O Supremo Tribunal Federal (STF) suspendeu nesta quinta-feira (6) o julgamento que avalia a constitucionalidade da Lei das Contravenções Penais, em vigor desde 1941. A análise foi interrompida por um pedido de vista do ministro Flávio Dino, que propôs a inclusão das apostas online, conhecidas como ‘bets’, no escopo da discussão.
Segundo Dino, as ações que questionam a regulamentação das plataformas de apostas devem ser analisadas em conjunto com a lei histórica. “Não me parece que nós possamos dar um tratamento rigoroso ao jogo do bicho e ignorar este dragão que são os jogos perversos das bets”, afirmou o ministro, destacando a necessidade de uma abordagem unificada para todas as formas de jogo.
A Corte iniciou o debate sobre se a Lei das Contravenções Penais foi recepcionada pela Constituição de 1988. O ponto central é o Artigo 50, que define a exploração de jogos de azar em locais públicos, como caça-níqueis e bingos, como contravenção penal, prevendo multas para exploradores e apostadores.
O ministro Luiz Fux, relator do caso, apresentou o único voto até o momento, sustentando que a atividade de jogos de azar é proibida no Brasil, com exceção das loterias. Para Fux, o Estado pode coibir essa atividade, pois ela não se alinha ao princípio da livre iniciativa econômica e pode explorar o vício dos jogadores.
Embora as apostas online sejam legalizadas no país desde que operem com autorização federal e não sejam o foco direto deste julgamento, Fux aproveitou a oportunidade para mencionar os impactos sociais negativos, como o superendividamento, o envolvimento de crianças e a queda nas vendas do comércio. “Hoje, se aposta, mas não compra comida para a casa”, lamentou.

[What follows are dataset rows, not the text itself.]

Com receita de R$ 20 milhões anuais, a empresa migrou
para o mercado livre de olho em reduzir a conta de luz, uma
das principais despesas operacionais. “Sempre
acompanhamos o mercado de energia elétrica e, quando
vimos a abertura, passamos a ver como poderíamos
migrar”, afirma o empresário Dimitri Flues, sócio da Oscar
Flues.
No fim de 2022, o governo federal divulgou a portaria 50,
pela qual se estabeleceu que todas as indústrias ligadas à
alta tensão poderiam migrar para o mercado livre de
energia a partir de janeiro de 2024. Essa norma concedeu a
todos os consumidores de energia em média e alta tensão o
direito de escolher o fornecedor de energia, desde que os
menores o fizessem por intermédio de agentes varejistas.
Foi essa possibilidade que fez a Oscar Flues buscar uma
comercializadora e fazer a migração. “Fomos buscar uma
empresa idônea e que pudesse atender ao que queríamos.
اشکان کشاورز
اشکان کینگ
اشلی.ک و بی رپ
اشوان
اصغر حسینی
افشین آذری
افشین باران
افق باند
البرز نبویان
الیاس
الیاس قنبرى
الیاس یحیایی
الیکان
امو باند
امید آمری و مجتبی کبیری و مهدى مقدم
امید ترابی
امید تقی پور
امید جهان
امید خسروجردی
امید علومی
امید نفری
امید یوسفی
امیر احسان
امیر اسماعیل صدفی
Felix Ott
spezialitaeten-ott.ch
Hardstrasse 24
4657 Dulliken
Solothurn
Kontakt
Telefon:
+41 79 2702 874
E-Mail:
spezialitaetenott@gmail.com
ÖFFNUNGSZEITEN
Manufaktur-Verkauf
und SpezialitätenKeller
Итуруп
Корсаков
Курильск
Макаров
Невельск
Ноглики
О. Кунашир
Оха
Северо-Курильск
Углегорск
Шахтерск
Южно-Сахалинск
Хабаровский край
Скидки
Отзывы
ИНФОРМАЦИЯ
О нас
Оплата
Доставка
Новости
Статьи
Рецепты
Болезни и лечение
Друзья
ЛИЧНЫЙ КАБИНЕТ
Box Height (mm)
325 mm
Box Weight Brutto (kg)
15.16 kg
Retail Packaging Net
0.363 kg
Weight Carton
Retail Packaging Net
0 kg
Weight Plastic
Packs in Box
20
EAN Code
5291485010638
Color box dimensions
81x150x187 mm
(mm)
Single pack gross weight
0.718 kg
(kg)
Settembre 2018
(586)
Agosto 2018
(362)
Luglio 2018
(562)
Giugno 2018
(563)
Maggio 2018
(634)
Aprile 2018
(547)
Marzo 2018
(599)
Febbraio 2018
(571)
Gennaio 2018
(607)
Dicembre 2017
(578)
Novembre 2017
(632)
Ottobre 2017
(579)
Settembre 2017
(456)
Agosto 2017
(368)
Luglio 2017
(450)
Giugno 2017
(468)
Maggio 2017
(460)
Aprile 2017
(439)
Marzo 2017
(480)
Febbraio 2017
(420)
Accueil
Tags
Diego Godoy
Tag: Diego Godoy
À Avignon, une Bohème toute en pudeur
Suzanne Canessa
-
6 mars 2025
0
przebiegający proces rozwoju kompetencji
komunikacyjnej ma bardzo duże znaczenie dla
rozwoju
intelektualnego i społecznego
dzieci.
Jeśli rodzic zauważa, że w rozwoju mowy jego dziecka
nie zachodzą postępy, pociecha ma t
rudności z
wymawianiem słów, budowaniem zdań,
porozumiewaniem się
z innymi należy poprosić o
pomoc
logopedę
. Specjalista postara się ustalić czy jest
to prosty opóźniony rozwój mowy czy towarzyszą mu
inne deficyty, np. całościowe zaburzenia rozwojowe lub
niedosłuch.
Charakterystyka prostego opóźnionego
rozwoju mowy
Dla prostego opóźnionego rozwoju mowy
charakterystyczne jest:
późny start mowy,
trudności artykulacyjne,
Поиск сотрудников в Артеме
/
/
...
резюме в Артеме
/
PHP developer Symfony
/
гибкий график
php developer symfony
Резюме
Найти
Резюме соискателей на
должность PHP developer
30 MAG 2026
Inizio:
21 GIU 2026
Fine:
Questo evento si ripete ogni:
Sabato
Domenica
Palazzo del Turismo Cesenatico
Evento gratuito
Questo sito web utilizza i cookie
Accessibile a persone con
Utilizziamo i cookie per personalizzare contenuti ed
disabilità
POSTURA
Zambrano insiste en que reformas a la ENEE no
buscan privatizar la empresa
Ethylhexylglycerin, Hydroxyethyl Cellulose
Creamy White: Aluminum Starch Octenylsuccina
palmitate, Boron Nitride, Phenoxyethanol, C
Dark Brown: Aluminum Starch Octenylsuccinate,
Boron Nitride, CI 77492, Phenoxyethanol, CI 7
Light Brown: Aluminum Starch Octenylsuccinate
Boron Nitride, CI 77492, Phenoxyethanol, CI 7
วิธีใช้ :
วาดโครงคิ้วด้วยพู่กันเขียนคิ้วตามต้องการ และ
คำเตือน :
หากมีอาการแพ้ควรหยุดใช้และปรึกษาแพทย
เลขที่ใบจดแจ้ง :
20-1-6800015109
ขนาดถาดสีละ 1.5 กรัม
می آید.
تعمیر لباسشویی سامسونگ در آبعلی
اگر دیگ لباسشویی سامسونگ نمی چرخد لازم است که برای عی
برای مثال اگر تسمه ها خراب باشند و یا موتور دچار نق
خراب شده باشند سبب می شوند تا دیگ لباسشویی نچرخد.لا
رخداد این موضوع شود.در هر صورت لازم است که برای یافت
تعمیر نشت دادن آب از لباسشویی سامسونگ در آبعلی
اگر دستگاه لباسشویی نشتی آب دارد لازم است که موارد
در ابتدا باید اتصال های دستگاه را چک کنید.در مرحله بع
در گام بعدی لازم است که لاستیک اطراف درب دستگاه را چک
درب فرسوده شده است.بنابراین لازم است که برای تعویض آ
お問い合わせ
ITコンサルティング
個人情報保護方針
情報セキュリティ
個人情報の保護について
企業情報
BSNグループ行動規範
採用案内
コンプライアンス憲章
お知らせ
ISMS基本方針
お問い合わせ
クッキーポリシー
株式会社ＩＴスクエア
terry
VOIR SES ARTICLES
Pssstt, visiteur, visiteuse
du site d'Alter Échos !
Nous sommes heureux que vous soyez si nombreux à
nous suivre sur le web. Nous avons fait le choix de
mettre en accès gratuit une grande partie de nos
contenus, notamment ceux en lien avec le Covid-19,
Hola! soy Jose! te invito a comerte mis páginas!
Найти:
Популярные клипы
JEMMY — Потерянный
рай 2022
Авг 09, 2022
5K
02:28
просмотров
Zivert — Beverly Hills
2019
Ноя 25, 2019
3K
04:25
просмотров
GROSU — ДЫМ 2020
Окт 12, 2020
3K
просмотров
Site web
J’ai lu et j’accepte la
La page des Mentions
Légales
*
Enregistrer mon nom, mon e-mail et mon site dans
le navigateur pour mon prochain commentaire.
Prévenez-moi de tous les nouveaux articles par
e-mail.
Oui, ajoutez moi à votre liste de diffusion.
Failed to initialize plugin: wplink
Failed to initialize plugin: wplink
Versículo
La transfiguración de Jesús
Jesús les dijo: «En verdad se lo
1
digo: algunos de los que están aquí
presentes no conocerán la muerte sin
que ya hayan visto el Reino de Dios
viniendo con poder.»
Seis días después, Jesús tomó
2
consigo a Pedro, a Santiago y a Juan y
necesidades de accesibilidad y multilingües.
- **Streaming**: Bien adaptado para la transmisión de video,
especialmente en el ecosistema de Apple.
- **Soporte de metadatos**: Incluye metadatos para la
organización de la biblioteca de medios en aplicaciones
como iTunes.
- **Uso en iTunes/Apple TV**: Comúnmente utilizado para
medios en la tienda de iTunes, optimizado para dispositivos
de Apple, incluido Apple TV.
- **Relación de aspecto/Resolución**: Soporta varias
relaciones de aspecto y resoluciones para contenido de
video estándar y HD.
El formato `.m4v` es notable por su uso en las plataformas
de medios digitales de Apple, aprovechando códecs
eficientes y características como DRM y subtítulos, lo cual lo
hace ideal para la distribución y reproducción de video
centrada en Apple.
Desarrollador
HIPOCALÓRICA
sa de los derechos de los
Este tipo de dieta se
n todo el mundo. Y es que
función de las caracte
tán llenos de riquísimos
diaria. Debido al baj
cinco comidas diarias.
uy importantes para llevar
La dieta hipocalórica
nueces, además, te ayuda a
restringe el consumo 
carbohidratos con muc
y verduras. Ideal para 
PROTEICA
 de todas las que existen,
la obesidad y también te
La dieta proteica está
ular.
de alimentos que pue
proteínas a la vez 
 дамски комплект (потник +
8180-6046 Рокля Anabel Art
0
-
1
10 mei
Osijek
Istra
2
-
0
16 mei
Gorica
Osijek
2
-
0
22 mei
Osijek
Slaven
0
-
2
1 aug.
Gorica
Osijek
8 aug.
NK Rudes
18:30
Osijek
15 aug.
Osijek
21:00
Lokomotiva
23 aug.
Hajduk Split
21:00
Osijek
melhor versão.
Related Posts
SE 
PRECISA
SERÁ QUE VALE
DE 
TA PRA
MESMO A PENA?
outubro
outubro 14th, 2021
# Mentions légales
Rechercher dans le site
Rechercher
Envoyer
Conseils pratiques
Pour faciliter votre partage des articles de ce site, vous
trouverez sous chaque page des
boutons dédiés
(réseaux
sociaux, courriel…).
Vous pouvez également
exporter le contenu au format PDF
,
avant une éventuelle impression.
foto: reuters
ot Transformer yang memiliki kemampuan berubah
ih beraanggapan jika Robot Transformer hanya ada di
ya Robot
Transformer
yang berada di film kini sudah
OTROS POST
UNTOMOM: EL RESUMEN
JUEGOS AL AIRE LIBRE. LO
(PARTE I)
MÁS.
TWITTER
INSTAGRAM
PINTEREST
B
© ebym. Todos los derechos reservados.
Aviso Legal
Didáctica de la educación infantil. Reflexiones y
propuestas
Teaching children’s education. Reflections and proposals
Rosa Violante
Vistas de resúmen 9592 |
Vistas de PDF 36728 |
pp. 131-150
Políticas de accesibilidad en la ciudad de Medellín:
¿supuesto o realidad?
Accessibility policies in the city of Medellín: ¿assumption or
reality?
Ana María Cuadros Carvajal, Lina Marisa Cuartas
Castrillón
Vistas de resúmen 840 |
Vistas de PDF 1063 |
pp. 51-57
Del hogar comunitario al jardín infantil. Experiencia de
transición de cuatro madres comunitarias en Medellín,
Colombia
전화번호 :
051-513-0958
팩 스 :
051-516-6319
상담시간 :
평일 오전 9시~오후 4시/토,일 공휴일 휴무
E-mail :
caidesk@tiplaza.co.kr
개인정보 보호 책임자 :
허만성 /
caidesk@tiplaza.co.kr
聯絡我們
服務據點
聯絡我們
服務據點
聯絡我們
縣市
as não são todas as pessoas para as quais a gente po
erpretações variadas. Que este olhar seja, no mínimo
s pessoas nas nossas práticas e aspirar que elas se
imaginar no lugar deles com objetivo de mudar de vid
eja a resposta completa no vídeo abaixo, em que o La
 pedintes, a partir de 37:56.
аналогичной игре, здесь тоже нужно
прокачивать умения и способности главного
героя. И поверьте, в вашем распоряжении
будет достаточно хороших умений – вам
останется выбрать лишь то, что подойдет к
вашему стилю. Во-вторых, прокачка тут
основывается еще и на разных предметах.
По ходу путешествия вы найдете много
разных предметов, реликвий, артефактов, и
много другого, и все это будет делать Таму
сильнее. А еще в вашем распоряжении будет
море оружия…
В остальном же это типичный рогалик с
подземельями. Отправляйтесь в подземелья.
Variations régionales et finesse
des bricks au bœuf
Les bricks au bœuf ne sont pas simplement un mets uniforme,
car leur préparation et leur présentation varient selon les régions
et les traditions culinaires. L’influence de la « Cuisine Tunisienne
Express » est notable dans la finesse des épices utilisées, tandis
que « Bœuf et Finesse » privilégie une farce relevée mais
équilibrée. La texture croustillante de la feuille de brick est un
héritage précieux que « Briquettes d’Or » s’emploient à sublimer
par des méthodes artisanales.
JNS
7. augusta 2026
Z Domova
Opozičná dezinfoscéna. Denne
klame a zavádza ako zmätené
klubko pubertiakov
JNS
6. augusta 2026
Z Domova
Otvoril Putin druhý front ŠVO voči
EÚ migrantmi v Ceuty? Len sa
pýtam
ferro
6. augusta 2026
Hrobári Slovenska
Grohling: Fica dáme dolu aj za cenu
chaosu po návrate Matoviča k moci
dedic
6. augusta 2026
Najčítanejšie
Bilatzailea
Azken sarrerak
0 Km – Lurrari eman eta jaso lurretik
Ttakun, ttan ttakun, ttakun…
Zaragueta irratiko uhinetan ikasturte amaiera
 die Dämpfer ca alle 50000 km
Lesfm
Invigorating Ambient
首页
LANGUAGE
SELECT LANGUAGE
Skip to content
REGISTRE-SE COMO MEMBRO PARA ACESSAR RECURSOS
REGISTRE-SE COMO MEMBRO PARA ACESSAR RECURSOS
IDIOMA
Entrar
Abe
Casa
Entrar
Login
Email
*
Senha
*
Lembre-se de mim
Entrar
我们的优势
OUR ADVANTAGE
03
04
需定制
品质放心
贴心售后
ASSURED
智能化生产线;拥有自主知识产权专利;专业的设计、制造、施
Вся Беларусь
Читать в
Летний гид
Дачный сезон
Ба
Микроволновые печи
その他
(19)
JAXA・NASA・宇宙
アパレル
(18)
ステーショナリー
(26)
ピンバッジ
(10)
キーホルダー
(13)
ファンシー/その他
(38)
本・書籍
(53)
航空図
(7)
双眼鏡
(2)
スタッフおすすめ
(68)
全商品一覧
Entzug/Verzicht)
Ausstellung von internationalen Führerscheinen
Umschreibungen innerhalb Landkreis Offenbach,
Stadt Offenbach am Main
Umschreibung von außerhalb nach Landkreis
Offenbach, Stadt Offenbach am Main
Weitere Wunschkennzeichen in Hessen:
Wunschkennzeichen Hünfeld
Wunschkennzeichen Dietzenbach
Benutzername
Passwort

O Supremo começou a analisar a lei após um recurso do Ministério Público do Rio Grande do Sul (MPRS), que contestou uma decisão judicial estadual que considerou a lei não recepcionada pela Constituição de 1988. O caso original envolve a condenação de um homem por manter três máquinas caça-níqueis em seu estabelecimento comercial.